Parliament asked Mr Rathi whether, given its regulatory interest, the FCA’s powers are adequate to tackle the problem. In his response he noted that, “it’s our job now, with OFCOM and others to implement the Online Safety Act”. Whilst the FCA will have a role to play in ensuring that the Online Safety Act (“OSA”) is effective in achieving its legislative purpose, it will not be on the front line of overseeing and enforcing the requirements under the Act. That sits with OFCOM. The FCA is left relying upon the cooperation of social media sites and, failing that, the appetite and resource of OFCOM to advance its objectives by proxy through the OSA. To that end, there are levers the financial regulator can pull, both through the framework of the OSA and in its regulatory relationship with OFCOM.
Section 10 of the OSA places duties on in scope social media companies, as providers of user-to-user services, i.e. a service by which content is generated or uploaded by a user and may be encountered by another user. One of those duties requires service providers to take proportionate measures, relating to the design or operation of the service, to
- prevent users encountering ‘priority illegal content’;
- effectively mitigate and manage risks of the service being used for the commission or facilitation of ‘priority offences’; and
- effectively mitigate and manage risks of individual users being harmed.
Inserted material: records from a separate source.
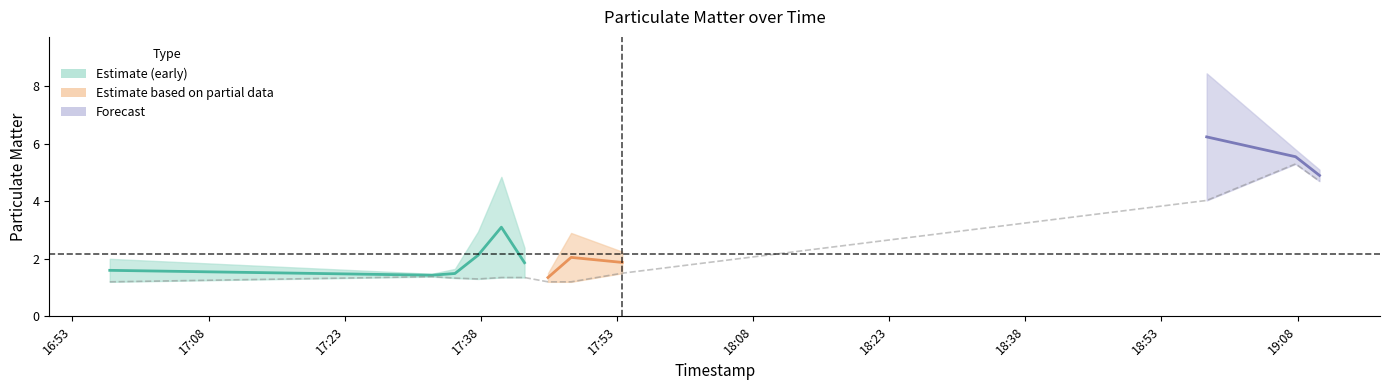

Reading left to right, list all the values displayed in this chart.

1.2	1.4	1.3	1.3	1.4	1.4	1.2	1.2	1.5	4.0	5.3	4.7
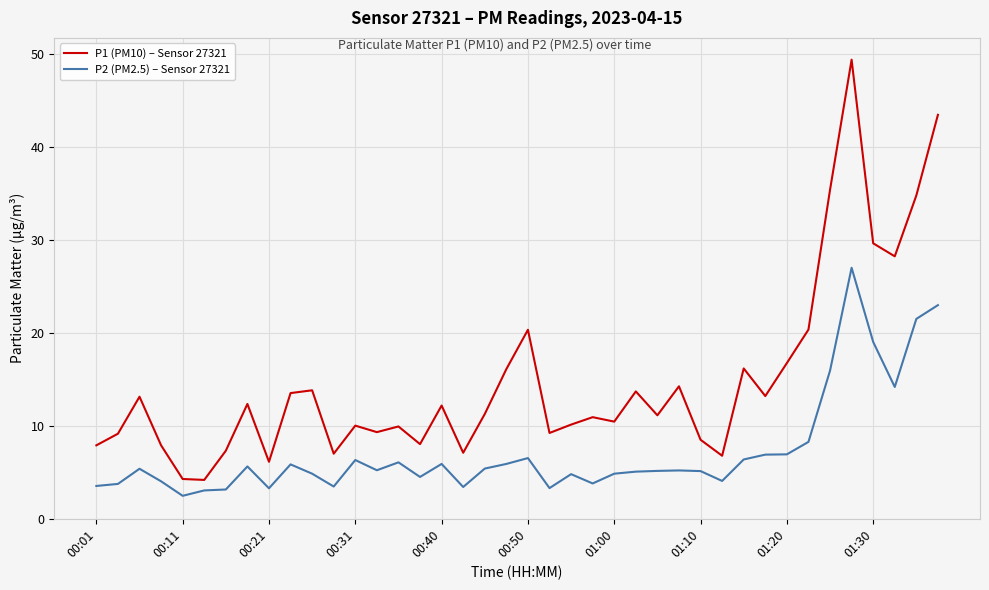

Count the number of data series in this chart.

2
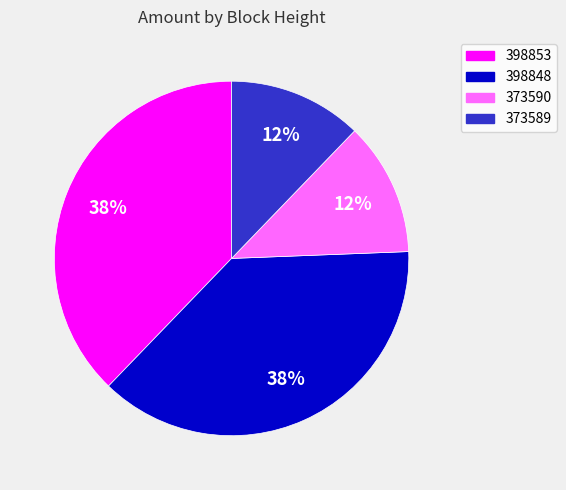

To the nearest percent, what portion does 373589 represent?

12%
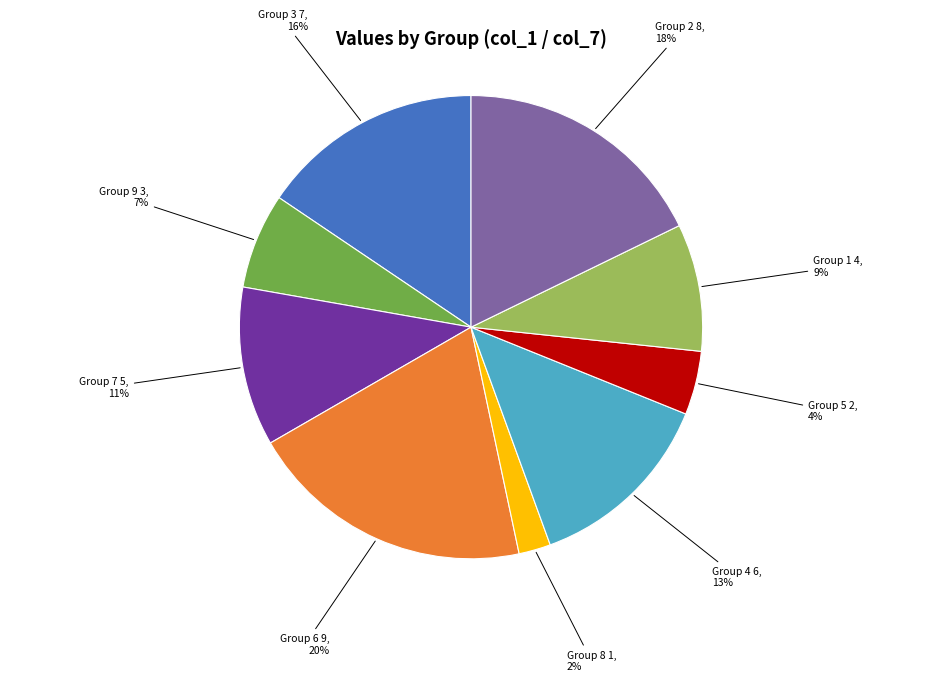

To the nearest percent, what is the average slice percentage?

11%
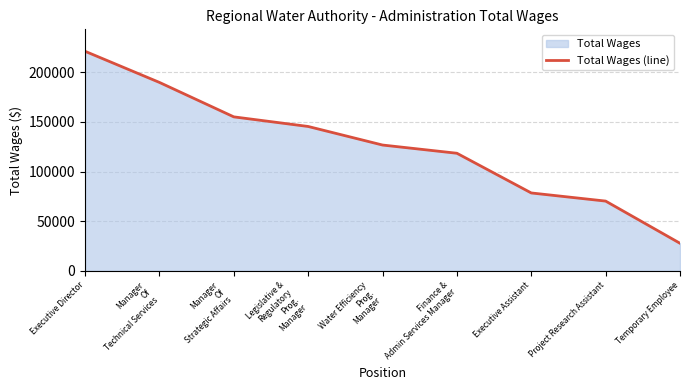

At which label does the data first exceed 126676?

Executive Director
Service providers are also under a duty to use proportionate systems and processes that are designed to minimise the time that ‘priority illegal content’ is present, and also to remove any illegal content swiftly upon becoming aware of it. The Act stipulates the areas in which, where it is proportionate to do so, service providers are required to take or use measures.
Priority illegal content is content that amounts to a ‘priority offence’, the list of which includes conduct that is within the FCA’s remit and interest, specifically, offences under FSMA (e.g. unauthorised financial promotions and breaches of the general prohibition), market abuse offences and fraud.
Under section 38, in respect of large user-to-user services (‘Category 1’), a duty similar to the second mentioned above applies in respect of fraudulent advertising, defined as paid for advertising, as opposed to user generated content, that amounts to one of the offences mentioned above, about which the FCA has an interest. However, the duty to protect against fraudulent advertising is more onerous, in that it also requires the provider to operate the service using proportionate systems and processes designed to prevent individuals from encountering such advertisements.
OFCOM has the power to enforce these duties. Whilst the FCA can prosecute persons, jurisdictional reach permitting, who use social media to disseminate unauthorised financial promotions (like ‘finfluencers’), or otherwise commit an offence that falls within the Regulator’s remit, it has no powers in respect of the service providers themselves.
To date, it has worked to identify and report illegal content and fraudulent advertising to the social media companies, thereby triggering those providers’ duties to take the content down “swiftly”. During his evidence before Parliament, Mr. Rathi noted that last year the FCA asked for the amendment or withdrawal of 20,000 financial promotions, compared with only 570 a few years earlier. The extent to which this uptick is a consequence of FCA activity, compared with the proliferation of such promotions is unclear. In any event, the limits of this approach were revealed during the course of his evidence. Mr. Rathi acknowledged that, the FCA “cannot force the tech firms to take down promotions that we see as problematic [but] rely on co-operation from them”. The FCA had previously expressed its frustration that certain service providers were reactive, not proactive, and had also been overly slow in removing content. Mr. Rathi expanded on those prior comments, noting that, once certain content has been removed, almost identical content is created soon thereafter.
These concerns raise questions about the ambit of the duties under the OSA, as summarised above, at least in the context of financial services consumer protection. What will OFCOM demand from service providers when assessing whether content has been removed “swiftly” under the Act? How will the proportionate use of content moderation flex in circumstances where noticeably similar content has just been flagged and removed? Any assessment of these issues will inevitably involve consideration of the speed with which harm can be caused by such offending content and the severity of that harm. The FCA will be well placed to inform, if not perform, that assessment. As such, through communication with both OFCOM and providers, it will have a significant voice in shaping and influencing what is expected under the duties, and how the compliance with those duties is assessed. Separately, given the FCA is arguably a more mature enforcer, and has routinely investigated the adequacy of complex systems and processes, it may have something to offer OFCOM, where the latter finds itself probing the adequacy and effectiveness of a system’s design, operation and related governance structures.
However, ultimately the FCA will rely upon OFCOM to oversee and enforce the duties. The extent to which the current regulatory landscape will be effective in meeting the FCA’s agenda will depend in large part on the relationship and coordination between the two regulators. The position will become clearer next year, when OFCOM expands its attention to fraud and financial services offences (to date it has largely been focused on child safety). The quality and integrity of the relationship between the two regulators will, in large part, determine the extent to which fraudulent and unlawful investment schemes can be tackled in the coming years.